59 -- can't be reached if any of 42, 9, 51, 20, 16, 5 are removed
62 -- can't be reached if any of 42, 20, are removed
51 -- can be reached (no matter what is removed)
71 -- can't be reached if 20 is removed
…after which point, there is least now a compelling logical reason to assign 20 to 71.
Round Five
In: Out:
A 8.4809,2042 i 6.5004,3459
B 6.5831,7609 ii 9.2833,7262
C 4.3501,4451 iii 4.3501,4451
D ----------- iv 15.0640,9651
E ----------- =================
F 7.1220,0016 59 -- must go to i
G 8.6618,0705 62 -- must go to ii
H ----------- 51 -- now a collission
=============
...
59 -- can't be reached if any of 42, 9, 51, 16, 5 are removed
62 -- can't be reached if any of 42, 9, 51, 16, 5 are removed
But, actually, if you just look at it you see that C is the exact same value as iii. Beginner’s luck I guess.
Round Six
In: Out:
A 8.4809,2042* i 6.5004,3459
B 6.5831,7609* ii 9.2833,7262
C ----------- iii 0
D ----------- iv 15.0640,9651
E ----------- =================
F 7.1220,0016* 459
G 8.6618,0705* 262
H ----------- 651
============= ---
721 = (459+262)
913 = (262+651)
459 110 = (459+651)
262
651
Unfortunately, my simple simple algorithm isn’t noticing that i+ii add up to F+G (which would lead it immediately to the right answer and full solution). Turns out that the idea of re-splitting the outputs helps a great deal – earlier [in Round Three] it tried to trick the algorithm into assigning 42 [A] to 62 [ii], which would have been a mistake.

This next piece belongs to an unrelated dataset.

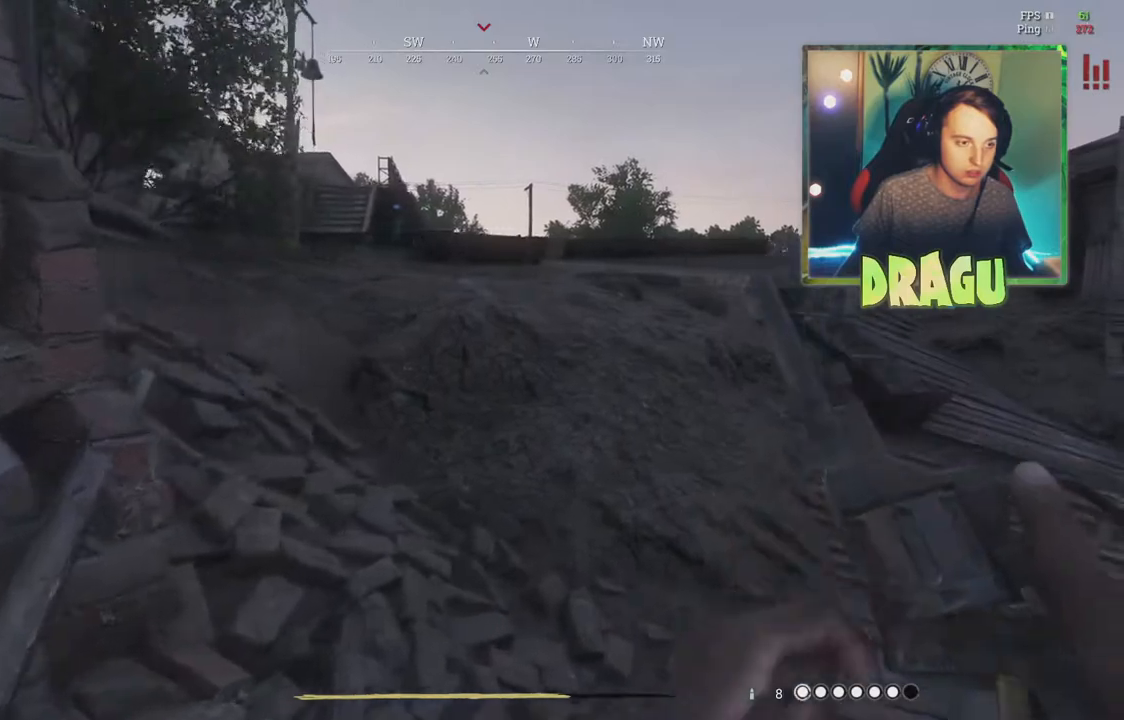
{"keys": ["a", "shift", "w"], "mouse": [], "events": [[284, "a", "down"]]}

Oh well. Maybe someone can improve it. An obvious improvement would be to convert all the numbers to binary, first (since the zero digit is so problematic). Probably, there already exist specialized cryptographic / combinatorial algorithms for fast cracking.
Obviously I got a little overconfident here, after three examples that were (by construction) trivial to break with a pen and paper, I bit off more than I could chew with Example 4. I think if it just had one fewer input, I could have done it easily, but then again that is the whole point of CashFusion, right? If there are many outputs, it quickly becomes impractical.

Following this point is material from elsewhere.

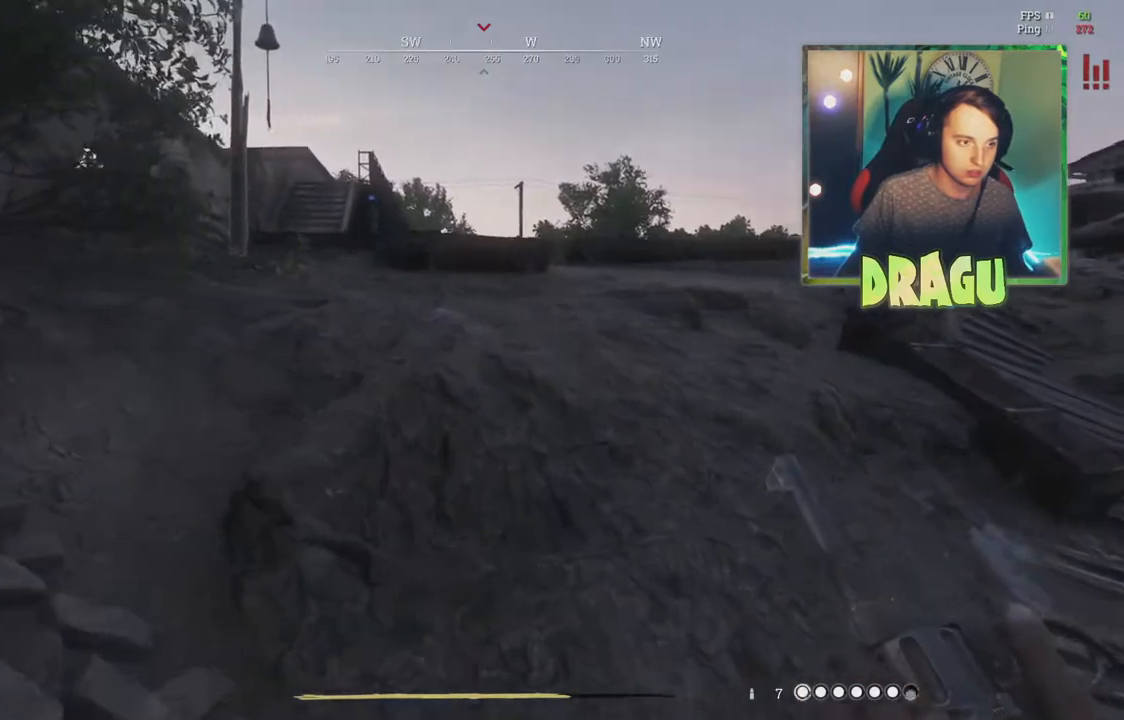
{"keys": ["a", "shift", "w"], "mouse": [], "events": []}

Anyway, some guidelines for good CashFusions:
In any event, I do think I have shown the limitations of the “stirling heuristic”. Often it does not apply at all.
When amounts differ substantially, the entire Fusion can be cracked open by hand with just a pen and paper and some arithmetic.
This paper seems to be a much much better direction, than just naively relying on the Stirling Heuristic.